Separatists in eastern Ukraine voted yesterday in controversial, Russia-backed leadership elections that Kiev branded a “power grab” and the West condemned.
The elections in the self-declared Donetsk People’s Republic and Luhansk People’s Republic — based around the two main rebel-held cities — were billed as bringing a degree of legitimacy to the makeshift military regimes that already control them.
However, the polls deepened an international crisis over the conflict and further undercut an already teetering truce between Ukraine’s government and the heavily armed pro-Russia separatists.
Photo: EPA
“I hope that our votes will change something. Perhaps we will finally be recognized as a real, independent country,” Tatyana Ivanovna, 65, said as she waited to cast her ballot in Donetsk’s school No. 104.
“We need to be able to live normally,” Valery Vitaliyevich, 50, said. “It is terrible being afraid for your family at every bombardment. I will vote hoping that this will help the authorities to defend our interests against Kiev.”
However, Ukrainian President Petro Poroshenko blasted the election as a violation of a Sept. 5 truce deal, calling them “pseudo-elections that terrorists and bandits want to organize on occupied territory.”
The Security Service of Ukraine yesterday said it was opening a criminal investigation into “the holding of so-called ‘elections,’” which it said contradicted the constitution and resembled “a power grab.”
The run-up to the polls saw a spate of intense clashes.
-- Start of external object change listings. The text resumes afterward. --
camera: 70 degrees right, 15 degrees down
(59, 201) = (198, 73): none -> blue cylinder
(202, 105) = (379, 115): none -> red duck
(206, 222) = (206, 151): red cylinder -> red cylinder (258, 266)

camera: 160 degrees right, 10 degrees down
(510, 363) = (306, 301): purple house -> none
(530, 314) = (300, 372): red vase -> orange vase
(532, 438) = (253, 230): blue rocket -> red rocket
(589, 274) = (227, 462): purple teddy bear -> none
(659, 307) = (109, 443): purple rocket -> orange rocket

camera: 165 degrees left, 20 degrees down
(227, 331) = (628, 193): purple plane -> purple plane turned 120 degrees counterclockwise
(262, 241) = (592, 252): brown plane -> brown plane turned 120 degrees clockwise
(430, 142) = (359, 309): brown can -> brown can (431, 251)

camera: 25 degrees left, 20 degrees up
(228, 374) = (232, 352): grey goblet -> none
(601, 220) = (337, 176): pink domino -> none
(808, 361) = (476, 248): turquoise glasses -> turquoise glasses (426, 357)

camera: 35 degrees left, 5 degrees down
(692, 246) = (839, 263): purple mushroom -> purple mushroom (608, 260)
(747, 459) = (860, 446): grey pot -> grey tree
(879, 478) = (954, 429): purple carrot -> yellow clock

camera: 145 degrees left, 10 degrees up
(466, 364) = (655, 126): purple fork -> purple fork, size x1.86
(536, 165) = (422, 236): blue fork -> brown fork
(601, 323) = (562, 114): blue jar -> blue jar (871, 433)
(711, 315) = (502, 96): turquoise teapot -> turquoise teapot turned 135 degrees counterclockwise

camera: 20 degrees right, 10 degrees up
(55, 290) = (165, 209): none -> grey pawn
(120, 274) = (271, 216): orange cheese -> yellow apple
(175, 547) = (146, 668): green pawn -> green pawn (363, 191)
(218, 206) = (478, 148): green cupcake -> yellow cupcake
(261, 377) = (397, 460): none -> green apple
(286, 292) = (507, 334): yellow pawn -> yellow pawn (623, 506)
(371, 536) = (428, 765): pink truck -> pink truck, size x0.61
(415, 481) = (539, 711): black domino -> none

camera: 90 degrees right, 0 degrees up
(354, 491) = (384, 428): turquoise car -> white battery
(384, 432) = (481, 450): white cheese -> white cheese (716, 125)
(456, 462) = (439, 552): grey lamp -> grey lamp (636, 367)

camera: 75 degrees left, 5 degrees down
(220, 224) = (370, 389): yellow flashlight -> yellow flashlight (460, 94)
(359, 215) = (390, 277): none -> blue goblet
The rebels — who deny being helped by Russia, but boast an arsenal including anti-aircraft missiles, tanks and heavy artillery — have threatened to expand their offensive to the Ukrainian Black Sea port city of Mariupol.
Ukrainian authorities yesterday announced the deaths of seven more soldiers, with at least six wounded in separatist shelling, which authorities said was continuing across the conflict zone.
“The election in the Luhansk People’s Republic began with the shelling by insurgents of Girskye town,” said Gennady Moskal, head of the regional administration, which remains loyal to Kiev. “They fired on the town with [multiple-rocket systems].”
According to UN figures, more than 4,000 people have been killed in Ukraine’s conflict in the past seven months.
The elections are the latest bone of contention in the conflict that began with pro-Western demonstrators in Kiev ousting Ukraine’s Moscow-backed government in February, then spiraled rapidly, with Russia annexing the southern region of Crimea, and separatists seizing towns in the east.
Russia — which supports the rebels, but denies sending troops to fight on their side — says it will recognize the results of the elections. That angered the US and European capitals, which have imposed heavy economic sanctions on Russia, and back Kiev in condemning the polls as illegal.
In a four-way telephone call on Friday, the leaders of Ukraine, Germany and France urged Russian President Vladimir Putin not to recognize the polls.
The White House also said on Friday that it considered the vote “illegitimate.”
The self-declared republics were selecting presidents and parliaments, though there was little question that the current rebel leaders — Alexander Zakharchenko in Donetsk and Igor Plotnitsky in Lugansk — would be confirmed in their posts.
Zakharchenko is already the undisputed leader in Donetsk, where he replaced a series of Russian citizens holding the top job.
Plotnitsky is a former Soviet army officer who, like many locals, yearns for the communist past.
No international election monitors were present for the vote, and no minimum turnout has been set by the organizers, reflecting uncertainty over how many voters could turn out.
“These elections are important because they will give legitimacy to our power and give us more distance from Kiev,” Donetsk People’s Republic election commission head Roman Lyagin said.